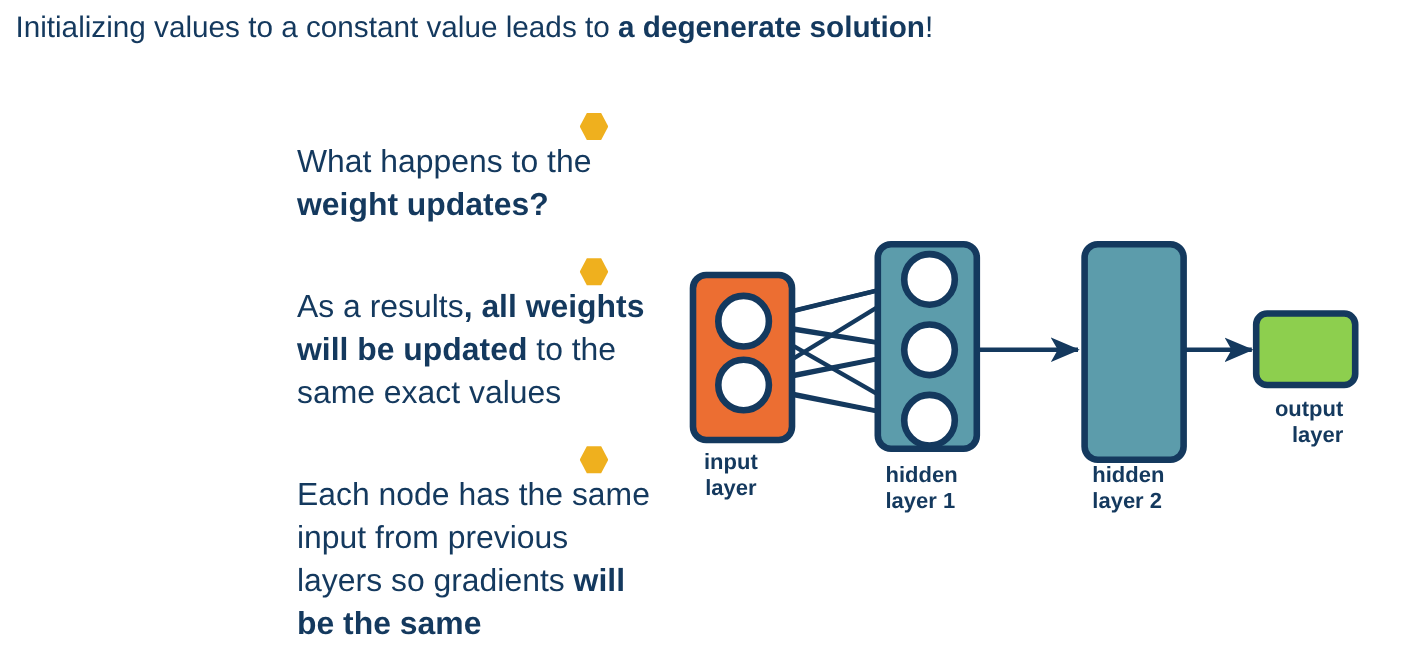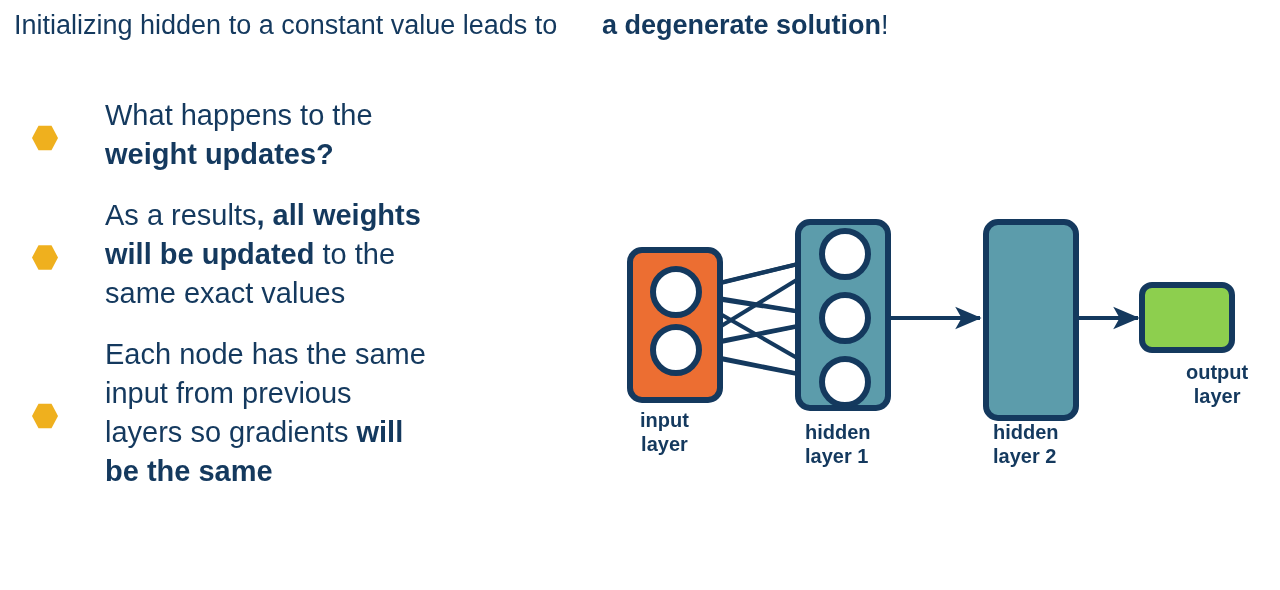--- a/index.html
+++ b/index.html
@@ -21,33 +21,34 @@
     position: absolute;
     left: 14px;
     top: 8px;
     width: 1250px;
     font-size: 27px;
     line-height: 34px;
     color: #14395e;
     font-weight: 400;
     white-space: nowrap;
   }
-  #slide-title .b { font-weight: 700; margin-left: 37px; }
+  #slide-title .b { font-weight: 700; }
 
   
   #bullet-list {
     position: absolute;
     left: 0px;
     top: 96px;
     width: 600px;
   }
   .bullet-row {
     display: flex;
-    align-items: center;
+    align-items: flex-end;
     margin-bottom: 22px;
+    flex-direction: column;
   }
   .bullet-marker {
     flex: 0 0 auto;
     width: 26px;
     height: 26px;
     margin-left: 32px;
     margin-right: 47px;
     margin-top: 6px;
     background: #efb01e;
     -webkit-clip-path: polygon(25% 3%, 75% 3%, 100% 50%, 75% 97%, 25% 97%, 0% 50%);
@@ -99,27 +100,27 @@
     position: absolute;
     font-size: 20px;
     line-height: 24px;
     font-weight: 700;
     color: #14395e;
     white-space: pre-line;
   }
   #label-input       { left: 40px;  top: 288px; text-align: center; }
   #label-hidden1     { left: 205px; top: 300px; text-align: left; }
   #label-hidden2     { left: 393px; top: 300px; text-align: left; }
-  #label-output      { left: 586px; top: 240px; text-align: center; }
+  #label-output      { left: 559px; top: 240px; text-align: right; }
 </style>
 </head>
 <body>
 
 <div id="slide-title">
-  <span>Initializing hidden to a constant value leads to </span><span class="b">a degenerate solution</span><span>!</span>
+  <span>Initializing values to a constant value leads to </span><span class="b">a degenerate solution</span><span>!</span>
 </div>
 
 <div id="bullet-list">
 
   <div class="bullet-row">
     <span class="bullet-marker"></span>
     <div class="bullet-text">
       <span>What happens to the </span><span class="b">weight updates?</span>
     </div>
   </div>

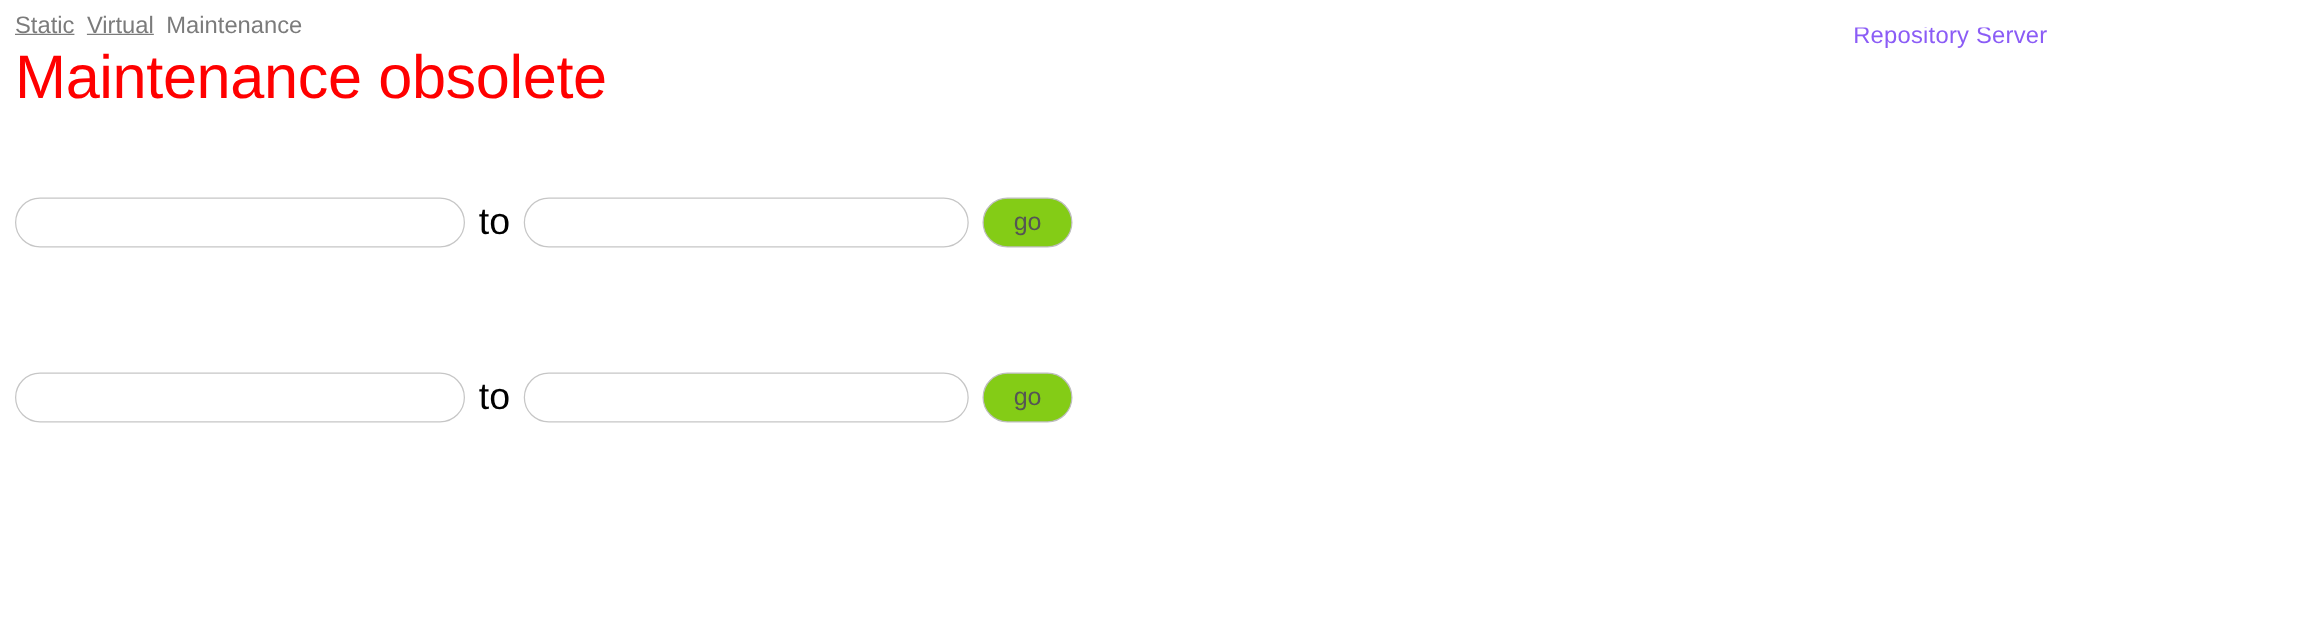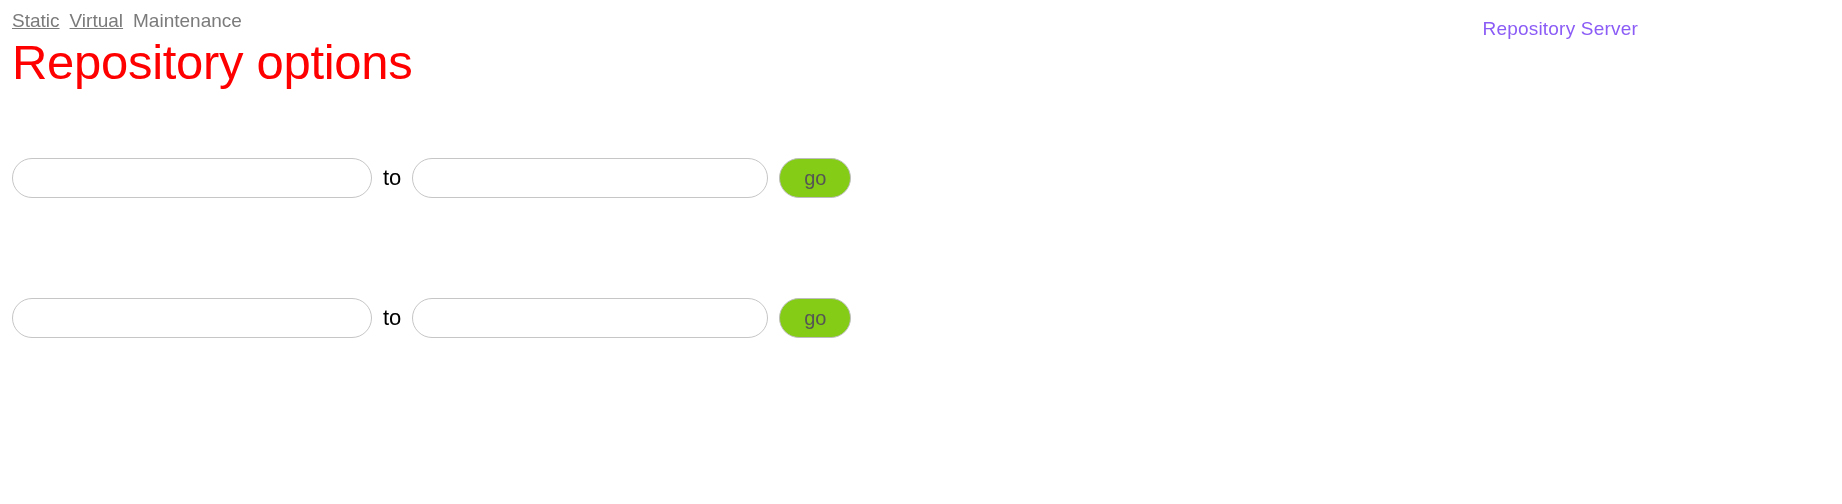--- a/index.html
+++ b/index.html
@@ -124,21 +124,21 @@
     font-family: "Liberation Sans", sans-serif;
     font-size: 18px;
     color: #222;
     padding: 0 16px;
     outline: none;
   }
   .txt-from { width: 360px; }
   .txt-to   { width: 356px; }
 
   .to-label {
-    font-size: 22px;
+    font-size: 30px;
     line-height: 22px;
     color: #000;
     margin: 0 11px;
     white-space: nowrap;
   }
 
   .go-btn {
     box-sizing: border-box;
     margin-left: 11px;
     height: 40px;
@@ -156,21 +156,21 @@
 </style>
 </head>
 <body>
 
 <div class="page">
 
   <div class="nav">
     <a href="#">Static</a><a href="#">Virtual</a><span class="nav-current">Maintenance</span>
   </div>
 
-  <h1 class="page-title">Repository options</h1>
+  <h1 class="page-title">Maintenance obsolete</h1>
 
   <div class="logo">
     <span class="logo-sub">Repository Server</span>
   </div>
 
   <div class="section section-1">
     <div class="form-row">
       <input class="txt txt-from" type="text" placeholder="" style="">
       <span class="to-label">to</span>
       <input class="txt txt-to" type="text" placeholder="" style="">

■ REQUEST
Report, for the data above, every line in which the string "style" appears.

■ TASK RESPONSE
 </style>
 </style>
       <input class="txt txt-from" type="text" placeholder="" style="">
       <input class="txt txt-to" type="text" placeholder="" style="">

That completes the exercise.